Agent describes Internet pharmacy operations

AP Business Writer

A Web site offered to pay a pharmacist $5 plus expenses for each online prescription he filled as hundreds of requests poured each day, a drug agent testified Tuesday.

The testimony at a hearing on a shuttered pharmacy's attempt to regain its federal license indicates the profit potential in a burgeoning Internet-based drug system that requires no doctor visits.

The pharmacist who declined the $5-per-order offer was interviewed in an investigation into diet and sleep drug prescriptions filled for people who answer online questionnaires.

Rx Network of South Florida was shut down Oct. 22 when the Drug Enforcement Administration raided its office and carted away bags full of diet pills.

Less than two weeks before, Lifeline, another pharmacy that filled online orders in the same complex was raided and shut down.

U.S. District Judge William Zloch said he would rule this week after hearing Rx Network's challenge to the DEA's civil enforcement action. A different judge has rejected Lifeline's attempt to reinstate its license.

Lifeline filled orders for diet and sleep aids. Rx Network shipped only diet drugs, primarily the stimulant Bontril.

The investigation began in March 2002 after a diet drug maker told the DEA in Washington that it saw a national magazine ad by a Web site offering its product without a doctor's visit.

DEA agent Donna Richards described two Web sites that offered the drugs. One of them offered to supply a veteran pharmacist with computers, vials and FedEx packaging to launch the business.

Richards testified that agents placed eight orders and received six of them from Rx Network. One went to a Mailboxes Etc office in North Carolina.

On the latest order this month, Richards said, "It had gone through the Internet, supposedly through the doctor, through the pharmacy and to the FedEx location in less than an hour."
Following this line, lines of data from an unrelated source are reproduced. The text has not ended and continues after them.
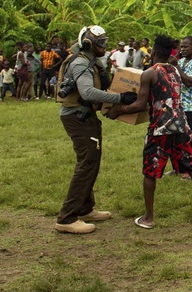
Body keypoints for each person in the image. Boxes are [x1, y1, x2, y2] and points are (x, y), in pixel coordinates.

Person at [108, 35, 192, 228]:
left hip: (160, 127)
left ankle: (148, 218)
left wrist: (119, 110)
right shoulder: (176, 71)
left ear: (155, 52)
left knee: (150, 171)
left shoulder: (150, 73)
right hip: (181, 125)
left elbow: (140, 104)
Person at [54, 25, 136, 234]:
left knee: (91, 160)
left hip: (85, 116)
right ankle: (66, 218)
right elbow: (88, 92)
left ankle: (84, 208)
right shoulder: (81, 62)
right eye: (99, 43)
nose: (103, 46)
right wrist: (119, 98)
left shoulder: (90, 60)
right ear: (88, 43)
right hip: (77, 117)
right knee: (87, 162)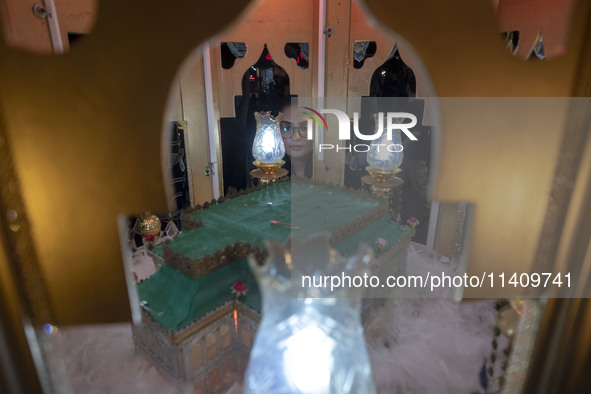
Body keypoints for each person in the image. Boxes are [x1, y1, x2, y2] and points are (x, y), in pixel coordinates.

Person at [278, 102, 314, 178]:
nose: (296, 137)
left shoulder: (335, 172)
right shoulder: (269, 173)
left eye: (305, 128)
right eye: (287, 128)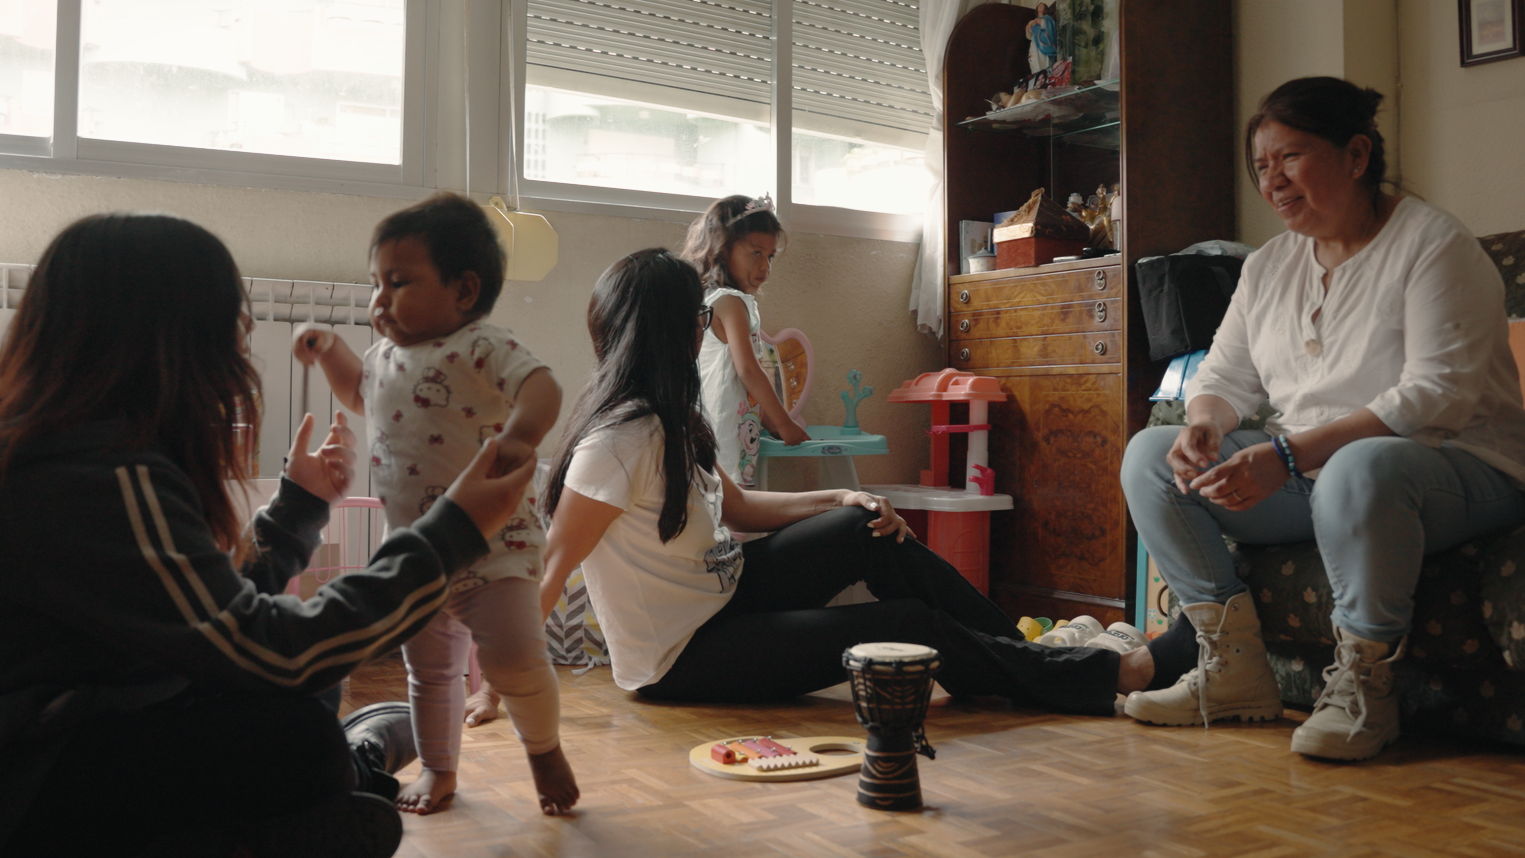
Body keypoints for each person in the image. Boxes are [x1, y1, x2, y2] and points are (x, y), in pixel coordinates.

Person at [0, 213, 534, 858]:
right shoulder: (99, 476)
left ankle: (340, 779)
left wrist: (297, 510)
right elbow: (263, 653)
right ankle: (350, 776)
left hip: (93, 715)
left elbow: (198, 622)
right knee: (295, 729)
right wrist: (451, 531)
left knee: (307, 687)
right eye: (232, 316)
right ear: (170, 333)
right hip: (35, 783)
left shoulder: (83, 448)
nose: (245, 335)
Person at [526, 247, 1155, 710]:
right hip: (680, 658)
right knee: (908, 624)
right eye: (695, 316)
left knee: (866, 528)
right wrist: (503, 688)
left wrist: (844, 496)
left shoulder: (674, 419)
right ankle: (1098, 677)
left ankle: (1030, 654)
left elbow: (739, 508)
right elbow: (551, 571)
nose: (704, 326)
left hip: (725, 595)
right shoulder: (614, 444)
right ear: (664, 329)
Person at [1119, 77, 1525, 761]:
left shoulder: (1432, 245)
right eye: (1261, 166)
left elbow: (1437, 394)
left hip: (1457, 468)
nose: (1272, 181)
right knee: (1149, 458)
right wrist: (1205, 426)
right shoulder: (1270, 265)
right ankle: (1232, 671)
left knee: (1360, 467)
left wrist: (1286, 456)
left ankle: (1366, 685)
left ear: (1356, 154)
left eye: (1290, 158)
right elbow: (1224, 376)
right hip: (1312, 474)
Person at [294, 192, 578, 816]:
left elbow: (543, 387)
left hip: (495, 548)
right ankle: (441, 771)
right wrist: (329, 351)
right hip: (418, 557)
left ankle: (543, 748)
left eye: (399, 283)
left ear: (464, 290)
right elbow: (359, 396)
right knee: (428, 671)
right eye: (375, 284)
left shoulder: (480, 346)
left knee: (511, 661)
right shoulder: (383, 356)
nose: (380, 300)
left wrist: (522, 434)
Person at [679, 193, 809, 488]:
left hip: (713, 425)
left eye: (770, 256)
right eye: (755, 253)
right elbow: (748, 371)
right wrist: (785, 424)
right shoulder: (731, 303)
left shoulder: (709, 299)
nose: (765, 267)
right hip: (725, 430)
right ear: (722, 249)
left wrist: (771, 423)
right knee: (732, 507)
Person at [1025, 3, 1057, 76]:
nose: (1040, 7)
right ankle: (1036, 80)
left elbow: (1049, 29)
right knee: (1034, 63)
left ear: (1045, 9)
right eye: (1039, 6)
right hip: (1035, 45)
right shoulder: (1032, 21)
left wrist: (1038, 22)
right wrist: (1029, 26)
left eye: (1042, 6)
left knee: (1045, 63)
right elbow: (1029, 36)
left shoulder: (1048, 19)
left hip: (1044, 45)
When another order was rejected in February based on her height and weight, she said she added 25 pounds, "clicked on the submit button and the order went through."

Mary Pu, Rx Network's pharmacy department manager, testified that she recalled the names of four physicians who authorized the online prescriptions.

She said she waited until a state attempt to shut down the company failed earlier this year before accepting the job.

She and Rod Presnell, former executive director of the Florida Board of Pharmacy, testified that they believed the prescriptions were valid under federal and state regulations.

The DEA's order to close Rx Network claimed it posed an imminent danger to public health and safety.

Under that standard and accounting for endemic prescription fraud, Rx Network attorney Sean Ellsworth said, "The DEA would have to close down every pharmacy, retail, mail order, every pharmacy."

But Assistant U.S. Attorney Marilynn Lindsay argued Rx Network "is throwing up a smoke screen in the court's eyes."

Rx Network has dispensed more than 19 million doses of drugs since it received its license in February 2001, the DEA said.

Pu estimated the company filled an average of about 500 online orders a day.